Updated

Federal health officials on Wednesday sought strengthened warnings of rare but serious risks, including heart attacks and hallucinations, associated with popular drugs for attention deficit hyperactivity disorder.

The Food and Drug Administration asked its pediatric advisory committee to review reports of those potential risks and then recommend how to relay that information to the public. The agency has struggled since last year with that latter task.

"This is really the crux of where we are trying to go," Dr. Dianne Murphy, director of the FDA's office of pediatric therapeutics, told the panel Wednesday.

Last month, the FDA's Drug Safety and Risk Management advisory committee voted to recommend adding"black-box" warnings to stimulants used to treat ADHD, alerting doctors, patients and parents of the uncertainty regarding the risk the drugs may pose to the cardiovascular system. The warnings are the most serious that prescription drugs may bear.
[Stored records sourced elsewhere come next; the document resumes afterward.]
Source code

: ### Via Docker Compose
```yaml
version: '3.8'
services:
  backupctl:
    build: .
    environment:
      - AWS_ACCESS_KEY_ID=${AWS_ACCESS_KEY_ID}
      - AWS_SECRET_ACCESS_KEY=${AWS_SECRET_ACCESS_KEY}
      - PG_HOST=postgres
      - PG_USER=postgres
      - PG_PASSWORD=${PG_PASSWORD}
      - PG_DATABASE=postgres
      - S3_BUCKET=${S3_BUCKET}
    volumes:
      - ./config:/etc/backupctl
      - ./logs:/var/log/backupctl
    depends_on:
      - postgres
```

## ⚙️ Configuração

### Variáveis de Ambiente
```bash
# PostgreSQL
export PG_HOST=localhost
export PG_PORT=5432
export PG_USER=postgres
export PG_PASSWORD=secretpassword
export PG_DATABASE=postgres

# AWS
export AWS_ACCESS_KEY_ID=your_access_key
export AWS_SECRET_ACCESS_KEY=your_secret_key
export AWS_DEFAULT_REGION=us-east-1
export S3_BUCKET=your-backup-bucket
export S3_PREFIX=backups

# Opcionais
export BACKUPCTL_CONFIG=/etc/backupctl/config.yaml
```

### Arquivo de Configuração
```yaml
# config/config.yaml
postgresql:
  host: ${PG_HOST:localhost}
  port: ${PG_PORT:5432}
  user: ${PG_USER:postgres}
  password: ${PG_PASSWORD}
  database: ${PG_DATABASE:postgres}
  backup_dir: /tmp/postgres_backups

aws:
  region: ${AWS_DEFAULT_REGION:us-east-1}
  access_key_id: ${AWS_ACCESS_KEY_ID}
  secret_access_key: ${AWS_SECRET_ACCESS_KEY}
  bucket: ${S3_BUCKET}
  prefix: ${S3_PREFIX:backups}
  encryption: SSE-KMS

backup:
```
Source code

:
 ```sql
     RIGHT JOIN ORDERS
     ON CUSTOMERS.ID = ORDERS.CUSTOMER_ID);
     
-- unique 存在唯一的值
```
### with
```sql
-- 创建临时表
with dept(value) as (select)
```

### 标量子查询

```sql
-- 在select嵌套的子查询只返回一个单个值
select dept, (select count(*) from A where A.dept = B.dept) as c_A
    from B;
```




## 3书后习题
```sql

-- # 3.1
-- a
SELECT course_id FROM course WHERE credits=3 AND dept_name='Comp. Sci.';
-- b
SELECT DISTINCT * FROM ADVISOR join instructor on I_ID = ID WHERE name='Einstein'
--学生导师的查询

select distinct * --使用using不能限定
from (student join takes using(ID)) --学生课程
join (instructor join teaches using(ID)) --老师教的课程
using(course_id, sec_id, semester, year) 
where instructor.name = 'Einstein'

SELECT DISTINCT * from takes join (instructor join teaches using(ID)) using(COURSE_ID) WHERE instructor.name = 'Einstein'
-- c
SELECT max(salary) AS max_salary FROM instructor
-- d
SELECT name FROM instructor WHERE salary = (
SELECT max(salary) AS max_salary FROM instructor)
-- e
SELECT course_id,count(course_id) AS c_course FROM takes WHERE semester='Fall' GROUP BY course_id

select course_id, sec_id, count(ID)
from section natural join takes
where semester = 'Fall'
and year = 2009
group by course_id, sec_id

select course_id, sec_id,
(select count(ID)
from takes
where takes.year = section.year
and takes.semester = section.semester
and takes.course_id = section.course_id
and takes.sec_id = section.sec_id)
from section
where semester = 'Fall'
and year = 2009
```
The FDA is not required to follow the recommendations of its advisory committees, but usually does.

The latest reviews show that psychosis or mania can occur in some juvenile patients at normal doses of any ADHD drug. The reviews included roughly 90 studies of the drugs as well as reports from doctors, parents and others.

The ADHD drugs include Ritalin, manufactured by Novartis Pharmaceuticals Corp. and in generic form by other companies; Adderall, made by Shire Pharmaceuticals Inc.; and Strattera, produced by Eli Lilly and Co.

FDA officials say patients and doctors should be aware that the small number of psychiatric events could represent side effects of the drugs, although they cannot point to a definitive link. However, they noted a "complete absence" of similar reports in children treated with dummy pills during dozens of clinical trials of the drugs. In many children, the events ceased once they stopped taking the drugs — and resumed in some once they restarted.

McNeil Consumer & Specialty Pharmaceuticals said in briefing documents that it is customary to weigh the "therapeutic benefits and potential risks" of treatment and warned of the negative effects of leaving ADHD untreated. The unit of Johnson & Johnson makes Concerta, a long-acting form of methylphenidate, the drug in Ritalin.

A third FDA panel is to consider on Thursday an application by Cephalon Inc. to sell its sleep-disorder drug Provigil, or modafinil, as an ADHD treatment for children.

The FDA wants members of its psychopharmalogic drugs advisory committee to weigh that request, including whether serious skin rashes seen in children treated with modafinil should merit special warnings, follow-up studies and implementation of a plan to limit the risk.

In the United States, nearly 3.3 million people age 19 and younger used an ADHD drug in 2005, according to Medco Health Solutions Inc., a prescription drug benefit program manager.